2:45 PM - 3:00 PM
[MIS09-04] Prediction of health effects of cross-border atmospheric pollutants using the Model of Aerosol Species in the Global Atmosphere (MASINGAR)
Keywords:Atmospheric air pollution, Health forecast, Aerosol forecast
Subjective symptom scores were collected via self-administered questionnaires and, along with modeled surface aerosol concentration data, were used to conduct a risk evaluation using generalized estimating equations between October and November 2011.
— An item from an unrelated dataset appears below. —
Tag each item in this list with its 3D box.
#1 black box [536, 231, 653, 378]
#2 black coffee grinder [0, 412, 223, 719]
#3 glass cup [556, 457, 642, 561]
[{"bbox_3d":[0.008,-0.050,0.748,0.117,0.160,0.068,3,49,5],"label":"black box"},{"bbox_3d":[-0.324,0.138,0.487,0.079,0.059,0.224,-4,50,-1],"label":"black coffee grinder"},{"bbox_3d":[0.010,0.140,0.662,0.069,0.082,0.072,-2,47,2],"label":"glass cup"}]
Altogether, 29 individuals provided 1670 responses. Spearman's correlation coefficients were determined for the relationship between the proportion of the participants reporting the maximum score of two or more for each symptom and the surface concentrations for each considered aerosol species calculated using MASINGAR; the coefficients showed significant intermediate correlations between surface sulfate aerosol concentration and respiratory, throat, and fever symptoms (R=0.557, 0.454, and 0.470, respectively; p < 0.01). In the general estimation equation (logit link) analyses, a significant linear association of surface sulfate aerosol concentration, with an endpoint determined by reported respiratory symptom scores of two or more,was observed (P trend=0.001, odds ratio [OR] of the highest quartile [Q4] vs. the lowest[Q1]=5.31, 95% CI=2.18 to 12.96), with adjustment for potential confounding. The surface sulfate aerosol concentration was also associated with throat and fever symptoms. Association of surface dust aerosol concentration and respiratory symptom were odds ratio [OR] of the highest quartile [Q4] vs. the lowest[Q1]=3.32, 95% CI=0.90 to 12.27).
In conclusion, our findings suggest that modeled data are potentially useful for predicting health risks of cross-border aerosol arrivals.